_INSTRUCTIONS TO FOLLOW:_
Rewrite the entries starting at the line that contains "scientific name: Crambus agitatellus" and ending at the line that contains "common name: Dock bug", substituting "division" for every "phylum" and leaving everything else unchanged. Give only those lines.

_EXERCISE INPUT:_
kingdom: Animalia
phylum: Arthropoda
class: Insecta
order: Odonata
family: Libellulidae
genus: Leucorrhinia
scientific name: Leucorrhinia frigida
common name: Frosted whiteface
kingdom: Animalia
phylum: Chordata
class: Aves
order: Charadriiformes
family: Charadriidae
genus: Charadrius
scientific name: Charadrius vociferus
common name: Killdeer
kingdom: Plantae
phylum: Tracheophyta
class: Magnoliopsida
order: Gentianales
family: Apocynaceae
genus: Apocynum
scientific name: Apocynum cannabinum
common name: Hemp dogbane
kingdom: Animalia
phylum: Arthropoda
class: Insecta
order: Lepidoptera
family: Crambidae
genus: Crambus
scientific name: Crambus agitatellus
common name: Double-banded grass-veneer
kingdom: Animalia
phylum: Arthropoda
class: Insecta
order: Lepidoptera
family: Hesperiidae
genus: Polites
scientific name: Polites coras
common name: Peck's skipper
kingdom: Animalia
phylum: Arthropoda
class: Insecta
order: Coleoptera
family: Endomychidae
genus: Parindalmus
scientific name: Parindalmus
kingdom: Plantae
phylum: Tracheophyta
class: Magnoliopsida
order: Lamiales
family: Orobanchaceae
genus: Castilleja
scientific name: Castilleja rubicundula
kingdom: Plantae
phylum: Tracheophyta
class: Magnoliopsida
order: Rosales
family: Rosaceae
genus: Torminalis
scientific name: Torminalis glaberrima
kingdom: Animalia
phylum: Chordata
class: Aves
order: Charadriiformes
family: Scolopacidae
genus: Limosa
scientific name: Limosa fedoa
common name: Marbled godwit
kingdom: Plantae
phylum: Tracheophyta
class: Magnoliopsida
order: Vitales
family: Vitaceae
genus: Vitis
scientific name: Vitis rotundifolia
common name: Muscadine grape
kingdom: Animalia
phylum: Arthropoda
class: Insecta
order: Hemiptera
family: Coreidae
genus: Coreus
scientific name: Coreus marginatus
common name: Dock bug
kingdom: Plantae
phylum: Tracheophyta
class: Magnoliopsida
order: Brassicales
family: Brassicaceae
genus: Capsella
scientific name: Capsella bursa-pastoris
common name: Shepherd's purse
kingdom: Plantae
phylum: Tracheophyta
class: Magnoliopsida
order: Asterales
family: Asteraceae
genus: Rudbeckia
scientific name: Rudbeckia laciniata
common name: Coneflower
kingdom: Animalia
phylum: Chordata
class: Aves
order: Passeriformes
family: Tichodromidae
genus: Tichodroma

_TASK ANSWER:_
scientific name: Crambus agitatellus
common name: Double-banded grass-veneer
kingdom: Animalia
division: Arthropoda
class: Insecta
order: Lepidoptera
family: Hesperiidae
genus: Polites
scientific name: Polites coras
common name: Peck's skipper
kingdom: Animalia
division: Arthropoda
class: Insecta
order: Coleoptera
family: Endomychidae
genus: Parindalmus
scientific name: Parindalmus
kingdom: Plantae
division: Tracheophyta
class: Magnoliopsida
order: Lamiales
family: Orobanchaceae
genus: Castilleja
scientific name: Castilleja rubicundula
kingdom: Plantae
division: Tracheophyta
class: Magnoliopsida
order: Rosales
family: Rosaceae
genus: Torminalis
scientific name: Torminalis glaberrima
kingdom: Animalia
division: Chordata
class: Aves
order: Charadriiformes
family: Scolopacidae
genus: Limosa
scientific name: Limosa fedoa
common name: Marbled godwit
kingdom: Plantae
division: Tracheophyta
class: Magnoliopsida
order: Vitales
family: Vitaceae
genus: Vitis
scientific name: Vitis rotundifolia
common name: Muscadine grape
kingdom: Animalia
division: Arthropoda
class: Insecta
order: Hemiptera
family: Coreidae
genus: Coreus
scientific name: Coreus marginatus
common name: Dock bug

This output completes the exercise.